#### [DIRECTIONS FOR THIS TASK]
List every line of the records that contains the string "SCIMConnector". Letter case counts.

◇ ◇ ◇ ◇ ◇

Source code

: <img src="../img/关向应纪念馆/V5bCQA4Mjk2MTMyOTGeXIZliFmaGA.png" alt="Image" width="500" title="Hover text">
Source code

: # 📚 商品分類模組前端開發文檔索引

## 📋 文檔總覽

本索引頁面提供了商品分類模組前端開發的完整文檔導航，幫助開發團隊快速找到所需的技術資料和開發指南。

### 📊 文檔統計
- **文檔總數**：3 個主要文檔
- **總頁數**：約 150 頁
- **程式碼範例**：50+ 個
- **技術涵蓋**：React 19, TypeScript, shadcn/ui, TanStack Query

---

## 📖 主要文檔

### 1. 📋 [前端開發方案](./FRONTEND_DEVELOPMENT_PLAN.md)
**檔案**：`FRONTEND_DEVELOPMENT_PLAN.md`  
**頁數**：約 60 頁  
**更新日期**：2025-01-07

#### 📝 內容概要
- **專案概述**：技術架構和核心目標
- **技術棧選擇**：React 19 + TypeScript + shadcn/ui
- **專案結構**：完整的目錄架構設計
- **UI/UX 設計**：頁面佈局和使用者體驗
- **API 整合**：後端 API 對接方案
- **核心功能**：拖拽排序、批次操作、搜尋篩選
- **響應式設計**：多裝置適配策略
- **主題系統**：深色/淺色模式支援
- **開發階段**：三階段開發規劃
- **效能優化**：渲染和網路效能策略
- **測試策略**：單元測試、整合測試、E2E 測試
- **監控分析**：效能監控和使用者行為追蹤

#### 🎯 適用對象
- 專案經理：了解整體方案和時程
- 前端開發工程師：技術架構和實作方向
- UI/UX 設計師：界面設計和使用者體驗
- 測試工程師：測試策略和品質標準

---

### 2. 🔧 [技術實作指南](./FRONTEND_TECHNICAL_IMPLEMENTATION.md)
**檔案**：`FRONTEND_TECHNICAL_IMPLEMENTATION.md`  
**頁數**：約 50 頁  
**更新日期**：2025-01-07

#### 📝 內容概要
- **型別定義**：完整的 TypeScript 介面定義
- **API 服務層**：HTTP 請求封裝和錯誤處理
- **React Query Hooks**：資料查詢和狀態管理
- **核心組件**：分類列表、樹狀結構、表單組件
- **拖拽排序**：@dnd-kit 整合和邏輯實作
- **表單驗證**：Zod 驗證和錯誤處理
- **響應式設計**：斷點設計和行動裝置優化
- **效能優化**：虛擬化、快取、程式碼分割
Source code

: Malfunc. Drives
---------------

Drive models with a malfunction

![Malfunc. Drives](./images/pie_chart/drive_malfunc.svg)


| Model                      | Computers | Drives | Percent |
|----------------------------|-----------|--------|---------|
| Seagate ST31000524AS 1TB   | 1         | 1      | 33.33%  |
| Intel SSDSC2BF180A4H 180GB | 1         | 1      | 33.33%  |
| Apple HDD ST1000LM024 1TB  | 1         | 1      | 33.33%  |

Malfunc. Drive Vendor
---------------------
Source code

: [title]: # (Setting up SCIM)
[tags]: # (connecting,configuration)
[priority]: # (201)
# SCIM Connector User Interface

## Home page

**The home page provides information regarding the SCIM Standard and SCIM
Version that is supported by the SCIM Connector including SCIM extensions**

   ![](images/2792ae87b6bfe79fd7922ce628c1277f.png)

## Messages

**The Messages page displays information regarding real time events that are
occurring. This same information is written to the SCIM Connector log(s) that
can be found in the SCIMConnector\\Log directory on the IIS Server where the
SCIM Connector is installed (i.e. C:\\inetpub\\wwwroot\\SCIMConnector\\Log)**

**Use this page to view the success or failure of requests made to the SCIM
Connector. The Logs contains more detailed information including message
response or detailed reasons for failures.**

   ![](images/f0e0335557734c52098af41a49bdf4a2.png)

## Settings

◇ ◇ ◇ ◇ ◇

#### [THE ANSWER]
can be found in the SCIMConnector\\Log directory on the IIS Server where the
SCIM Connector is installed (i.e. C:\\inetpub\\wwwroot\\SCIMConnector\\Log)**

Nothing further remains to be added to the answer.